Tumor Cell-Derived Exosomes from the Prostate Cancer Cell Line TRAMP-C1 Impair Osteoclast Formation and Differentiation

• Published in: PloS one Vol. 11; no. 11; p. e0166284
• Main Authors: Karlsson, Terese, Lundholm, Marie, Widmark, Anders, Persson, Emma
• Format: Journal Article
• Language: English
• Published: United States Public Library of Science 10.11.2016; Public Library of Science (PLoS)
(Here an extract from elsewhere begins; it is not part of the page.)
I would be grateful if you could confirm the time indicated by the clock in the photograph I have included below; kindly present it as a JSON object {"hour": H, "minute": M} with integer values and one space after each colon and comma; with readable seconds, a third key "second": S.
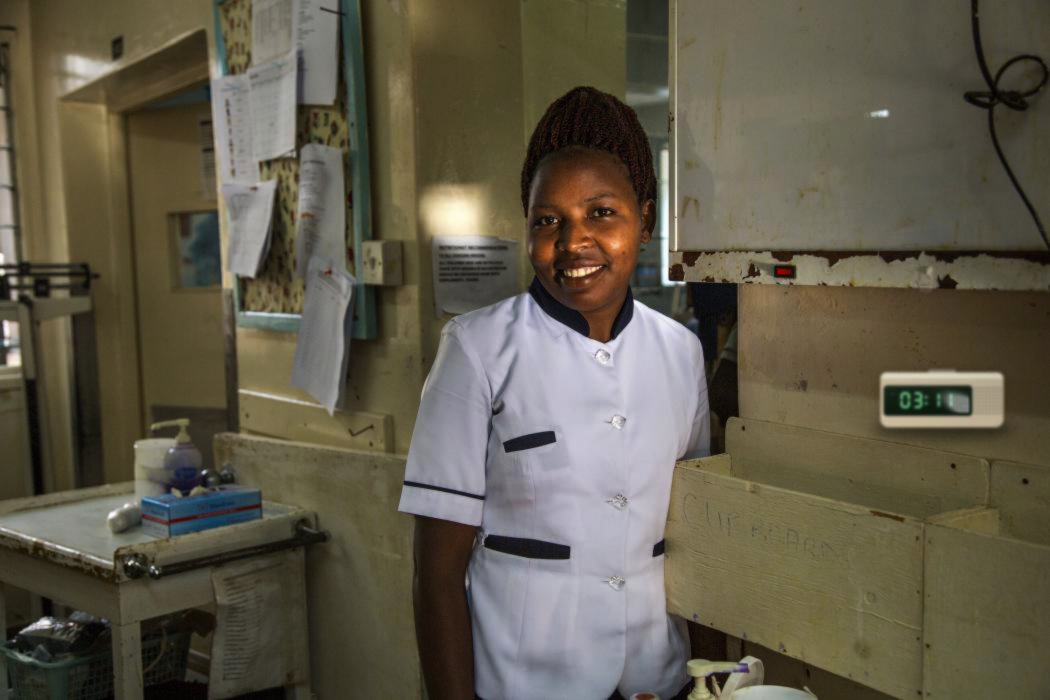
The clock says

• Subjects: Animals; Biocompatibility; Biology and Life Sciences; Bone cancer; Bone growth; Bone marrow; Bone Marrow Cells - pathology; Cancer; Cancer therapies; Cathepsin K; Cell Differentiation; Cell interactions; Cell Line, Tumor; Cell Proliferation; Cells, Cultured; Communication; Complications; DC-STAMP protein; Differentiation; Exosomes; Exosomes - pathology; Gelatinase B; Lungs; Male; Medicine and Health Sciences; Melanoma; Metastases; Metastasis; Mice; MicroRNAs; Microscopy; Monocytes; Oncology; Osteoclastogenesis; Osteoclasts; Osteoclasts - pathology; Osteoprogenitor cells; Prostate - pathology; Prostate cancer; Prostatic Neoplasms - pathology; RAW 264.7 Cells; Stem Cells - pathology; Tumor cells; Tumorigenesis; Tumors; Sweden
• ISSN: 1932-6203; 1932-6203
• DOI: 10.1371/journal.pone.0166284

Skeletal metastatic disease is a deleterious consequence of dissemination of tumor cells from numerous primary sites, such as prostate, lung and breast. Skeletal metastases are still incurable, resulting in development of clinical complications and decreased survival for cancer patients with metastatic disease. During the last decade, tumor cell-derived microvesicles have been identified and suggested to be involved in cancer disease progression. Whether cancer exosomes are involved in tumor and bone cell interactions in the metastatic site is still, however, a rather unexplored field. Here we show that exosomes isolated from the murine prostate cancer cell line TRAMP-C1 dramatically decrease fusion and differentiation of monocytic osteoclast precursors to mature, multinucleated osteoclasts. The presence of tumor cell-derived exosomes also clearly decreased the expression of established markers for osteoclast fusion and differentiation, including DC-STAMP, TRAP, cathepsin K, and MMP-9. In contrast, exosomes derived from murine fibroblastic cells did not affect osteoclast formation. Our findings suggest that exosomes released from tumor cells in the tumor-bone interface are involved in pathological regulation of bone cell formation in the metastatic site. This further strengthens the role of tumor cell-derived microvesicles in cancer progression and disease aggressiveness.